- Born: May 15, 1912
- Died: March 24, 1979 (aged 66)
- Engineering career
- Institutions: Smithsonian Institution American Philatelic Congress Society of Philatelic Americans Collectors Club of New York
- Awards: Writers Hall of Fame APS Hall of Fame Lagerloef Award

= Franklin Richard Bruns Jr. =

Franklin Richard Bruns Jr. (1912–1979) of Maryland, United States, was a student of philately and served it in numerous ways, including writing a syndicated stamp collector newspaper column and serving as curator at the Smithsonian Institution.

==Philatelic literature==
From 1932 to 1972 Bruns wrote a stamp collector column that appeared in thirty newspapers. And, from 1942 to 1948, he was editor of the Collectors Club Philatelist for the Collectors Club of New York.

==Philatelic activity==
Bruns remained very active his entire life in advancing philately. At the American Philatelic Congress he was a founder and served in various positions, including president and editor. At the Society of Philatelic Americans he served as director, board secretary, and vice president. For the United States postal service, Bruns served on the Citizens Advisory Committee and was their director of philately from 1957 to 1962.

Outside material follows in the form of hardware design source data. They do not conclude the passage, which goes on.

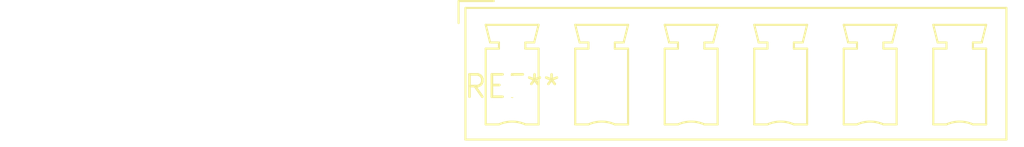
<source format=kicad_pcb>
(kicad_pcb (version 20240108) (generator pcbnew)

  (general
    (thickness 1.6)
  )

  (paper "A4")
  (layers
    (0 "F.Cu" signal)
    (31 "B.Cu" signal)
    (32 "B.Adhes" user "B.Adhesive")
    (33 "F.Adhes" user "F.Adhesive")
    (34 "B.Paste" user)
    (35 "F.Paste" user)
    (36 "B.SilkS" user "B.Silkscreen")
    (37 "F.SilkS" user "F.Silkscreen")
    (38 "B.Mask" user)
    (39 "F.Mask" user)
    (40 "Dwgs.User" user "User.Drawings")
    (41 "Cmts.User" user "User.Comments")
    (42 "Eco1.User" user "User.Eco1")
    (43 "Eco2.User" user "User.Eco2")
    (44 "Edge.Cuts" user)
    (45 "Margin" user)
    (46 "B.CrtYd" user "B.Courtyard")
    (47 "F.CrtYd" user "F.Courtyard")
    (48 "B.Fab" user)
    (49 "F.Fab" user)
    (50 "User.1" user)
    (51 "User.2" user)
    (52 "User.3" user)
    (53 "User.4" user)
    (54 "User.5" user)
    (55 "User.6" user)
    (56 "User.7" user)
    (57 "User.8" user)
    (58 "User.9" user)
  )

  (setup
    (pad_to_mask_clearance 0)
    (pcbplotparams
      (layerselection 0x00010fc_ffffffff)
      (plot_on_all_layers_selection 0x0000000_00000000)
      (disableapertmacros false)
      (usegerberextensions false)
      (usegerberattributes false)
      (usegerberadvancedattributes false)
      (creategerberjobfile false)
      (dashed_line_dash_ratio 12.000000)
      (dashed_line_gap_ratio 3.000000)
      (svgprecision 4)
      (plotframeref false)
      (viasonmask false)
      (mode 1)
      (useauxorigin false)
      (hpglpennumber 1)
      (hpglpenspeed 20)
      (hpglpendiameter 15.000000)
      (dxfpolygonmode false)
      (dxfimperialunits false)
      (dxfusepcbnewfont false)
      (psnegative false)
      (psa4output false)
      (plotreference false)
      (plotvalue false)
      (plotinvisibletext false)
      (sketchpadsonfab false)
      (subtractmaskfromsilk false)
      (outputformat 1)
      (mirror false)
      (drillshape 1)
      (scaleselection 1)
      (outputdirectory "")
    )
  )

  (net 0 "")

  (footprint "PhoenixContact_MCV_1,5_6-G-5.08_1x06_P5.08mm_Vertical" (layer "F.Cu") (at 0 0))

)

</source>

Bruns started his work at the Smithsonian Institution in 1951 by being named Curator of the institution’s philatelic collection. Over the years, he continued his work at the Smithsonian, serving as research associate and supervisor and curator of postal history from 1971 to 1977. At the Cardinal Spellman Philatelic Museum he served as its first curator, serving from 1957 to 1962.

==Honors and awards==
Bruns received the Society of Philatelic American’s Lagerloef Award in 1972. He was named to the Writers Hall of Fame in 1979 and the American Philatelic Society Hall of Fame in 2005.